What you are asked to do:
What you submit must be an exact copy of the listing below, with no images in it.

Data START

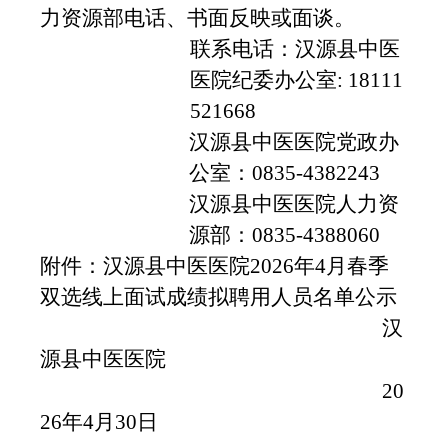
力资源部
电话、书面反映或面谈。 
联系电话：
汉源县中医
医院纪委办公室
: 18111
521668
汉源县中医医院党政办
公室
：0835-
4382243
汉源县中医医院人力资
源部：0835-4388060
附件：
汉源县中医医院2026年4月春季
双选线上面试成绩拟聘用人员名单公示
汉
源县中医医院
20
26年4月30日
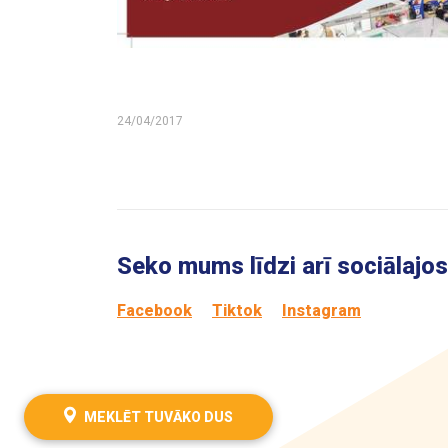
24/04/2017
Seko mums līdzi arī sociālajos 
Facebook
Tiktok
Instagram
MEKLĒT TUVĀKO DUS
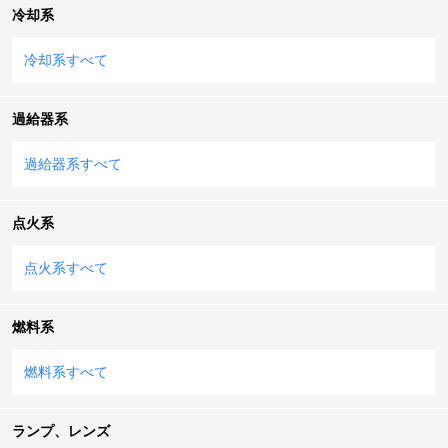
冷却系
冷却系すべて
過給器系
過給器系すべて
点火系
点火系すべて
燃料系
燃料系すべて
ランプ、レンズ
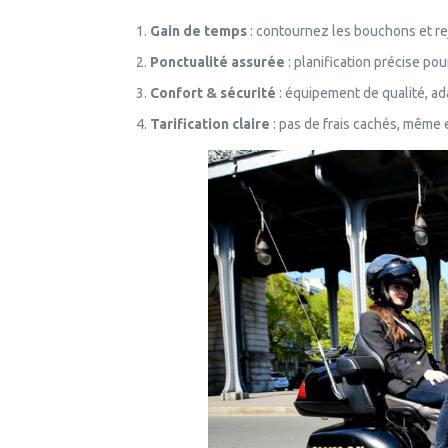
Gain de temps
: contournez les bouchons et re
Ponctualité assurée
: planification précise pour
Confort & sécurité
: équipement de qualité, ad
Tarification claire
: pas de frais cachés, même e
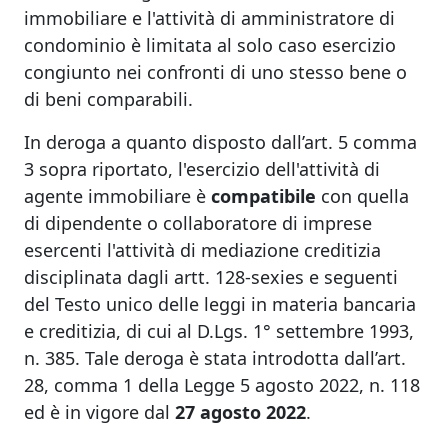
immobiliare e l'attività di amministratore di
condominio è limitata al solo caso esercizio
congiunto nei confronti di uno stesso bene o
di beni comparabili.
In deroga a quanto disposto dall’art. 5 comma
3 sopra riportato, l'esercizio dell'attività di
agente immobiliare è
compatibile
con quella
di dipendente o collaboratore di imprese
esercenti l'attività di mediazione creditizia
disciplinata dagli artt. 128-sexies e seguenti
del Testo unico delle leggi in materia bancaria
e creditizia, di cui al D.Lgs. 1° settembre 1993,
n. 385. Tale deroga è stata introdotta dall’art.
28, comma 1 della Legge 5 agosto 2022, n. 118
ed è in vigore dal
27 agosto 2022
.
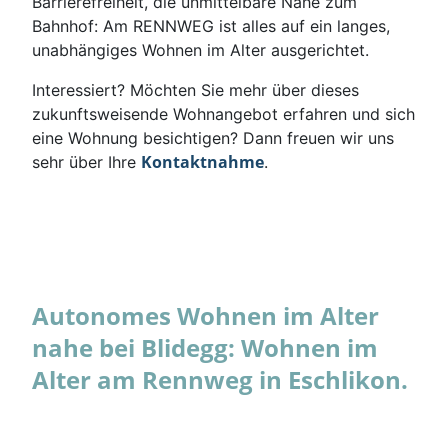
Barrierefreiheit, die unmittelbare Nähe zum
Bahnhof: Am RENNWEG ist alles auf ein langes,
unabhängiges Wohnen im Alter ausgerichtet.
Interessiert? Möchten Sie mehr über dieses
zukunftsweisende Wohnangebot erfahren und sich
eine Wohnung besichtigen? Dann freuen wir uns
Kontaktnahme
sehr über Ihre
.
Autonomes Wohnen im Alter
nahe bei Blidegg: Wohnen im
Alter am Rennweg in Eschlikon.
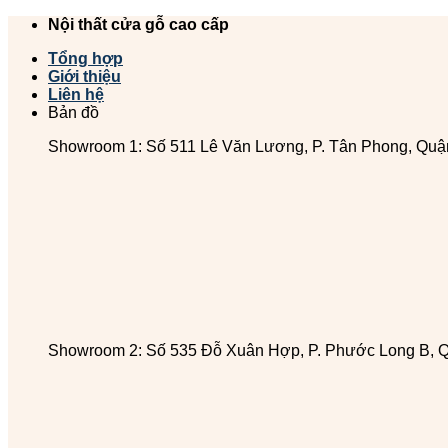
Chuyển
Nội thất cửa gỗ cao cấp
đến
Tổng hợp
nội
Giới thiệu
dung
Liên hệ
Bản đồ
Showroom 1: Số 511 Lê Văn Lương, P. Tân Phong, Quậ
Showroom 2: Số 535 Đỗ Xuân Hợp, P. Phước Long B,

Data END

Expected answer:
力资源部
电话、书面反映或面谈。 
联系电话：
汉源县中医
医院纪委办公室
: 18111
521668
汉源县中医医院党政办
公室
：0835-
4382243
汉源县中医医院人力资
源部：0835-4388060
附件：
汉源县中医医院2026年4月春季
双选线上面试成绩拟聘用人员名单公示
汉
源县中医医院
20
26年4月30日
24/04/2017
Seko mums līdzi arī sociālajos 
Facebook
Tiktok
Instagram
MEKLĒT TUVĀKO DUS
冷却系
冷却系すべて
過給器系
過給器系すべて
点火系
点火系すべて
燃料系
燃料系すべて
ランプ、レンズ
Gain de temps
: contournez les bouchons et re
Ponctualité assurée
: planification précise pour
Confort & sécurité
: équipement de qualité, ad
Tarification claire
: pas de frais cachés, même e
immobiliare e l'attività di amministratore di
condominio è limitata al solo caso esercizio
congiunto nei confronti di uno stesso bene o
di beni comparabili.
In deroga a quanto disposto dall’art. 5 comma
3 sopra riportato, l'esercizio dell'attività di
agente immobiliare è
compatibile
con quella
di dipendente o collaboratore di imprese
esercenti l'attività di mediazione creditizia
disciplinata dagli artt. 128-sexies e seguenti
del Testo unico delle leggi in materia bancaria
e creditizia, di cui al D.Lgs. 1° settembre 1993,
n. 385. Tale deroga è stata introdotta dall’art.
28, comma 1 della Legge 5 agosto 2022, n. 118
ed è in vigore dal
27 agosto 2022
.
Barrierefreiheit, die unmittelbare Nähe zum
Bahnhof: Am RENNWEG ist alles auf ein langes,
unabhängiges Wohnen im Alter ausgerichtet.
Interessiert? Möchten Sie mehr über dieses
zukunftsweisende Wohnangebot erfahren und sich
eine Wohnung besichtigen? Dann freuen wir uns
Kontaktnahme
sehr über Ihre
.
Autonomes Wohnen im Alter
nahe bei Blidegg: Wohnen im
Alter am Rennweg in Eschlikon.
Chuyển
Nội thất cửa gỗ cao cấp
đến
Tổng hợp
nội
Giới thiệu
dung
Liên hệ
Bản đồ
Showroom 1: Số 511 Lê Văn Lương, P. Tân Phong, Quậ
Showroom 2: Số 535 Đỗ Xuân Hợp, P. Phước Long B,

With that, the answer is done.